Intutions for Types of Sequence-to-Sequence Models#

RNN#

  • Vanishing gradient problems when modeling long-distance relationships

LSTM vs GRU#

  • Possible solutions to the issues of vanishing gradients

  • Better modeling of long-term relationships

  • GRU is a simpler version of LSTM, rendering it easier to train computationally

Simple Sequence-to-Sequence Model#

  • A schematic model representation of many-to-many sequence model

  • The input and output sizes can be different

  • A typical task is machine translation

  • Two sequence models need to be trained: encoder and decoder

  • Encoder:

    • A vanilla version of the seq-to-seq model takes the last return state \(h_t\) of the encoder as the initial and only input for the decoder

    • If the encoder uses the LSTM cell, the output of the encoder would be the last return state and the last memory cell, i.e., \(h_t\) and \(c_t\)

  • Decoder

    • During the training stage, the decoder takes the previous return state \(h_{t-1}\) and the current \(Y_t\) as the input for the LSTM (concatenated). This is referred to as teacher forcing.

    • During the testing stage, the decoder would decode the output one at a time, taking the previous return state \(h_{t-1}\) and the previous return output \(Y_{t-1}\) as the inputs of the LSTM (concatenated). That is, no teacher-forcing during the testing stage.

Peeky Sequence-to-Sequence#

  • A variant of the seq-to-seq model, which makes available the last return state \(h_{t}\) from the encoder to every time step in the decoder.

  • An intuitive understanding of this peeky approach is that when decoding the contexts from the source input should be made available to all decoding steps.

Sequence-to-Sequence with Attention#

  • Attention mechansim can be seen as much more sophisticated design of the peeky approach.

  • The idea is that during the decoding stage, we need to consider the pairwise relationship (similarity) in-between the decoder state \(h_{t}\) and ALL the return states from the encoder.

  • An intuitive understanding is as follows.
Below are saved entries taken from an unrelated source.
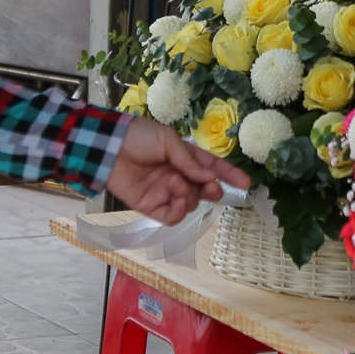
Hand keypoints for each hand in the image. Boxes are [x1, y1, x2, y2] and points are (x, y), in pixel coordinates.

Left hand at [105, 117, 249, 224]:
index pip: (211, 167)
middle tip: (212, 188)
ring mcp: (165, 192)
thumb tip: (209, 176)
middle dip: (211, 189)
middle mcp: (177, 176)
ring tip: (176, 184)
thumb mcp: (168, 140)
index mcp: (184, 158)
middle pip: (203, 189)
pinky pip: (171, 216)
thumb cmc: (139, 137)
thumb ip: (189, 160)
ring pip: (189, 203)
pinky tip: (177, 203)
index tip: (245, 183)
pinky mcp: (151, 207)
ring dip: (189, 196)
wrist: (109, 148)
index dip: (228, 175)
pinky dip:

When decoding the translation of \(Y_{1}\), it is very likely that its translation is more relevant to some of the input words and less relevant to the others.

  • Therefore, the attention mechanism first needs to determine the relative pairwise relationship in-between the decoder \(h_{1}\) and all the encoder return states in order to get the attention weights.

  • There are many proposals regarding how to compute the attention weights. Please see a very nice review of Lilian Weng’s Attention? Attention!.

  • In the current Tensorflow implementation, there are three types of Attention layers:

  • With the attention weights, we can compute a context vector, which is like a weighted sum of the encoder return states.

  • We then use this weighted sum, along of the decoder return state \(h_{1}\), to compute the final output \(Y_{1}\).

  • This attention-mediated mechanism applies to every time step in the decoder.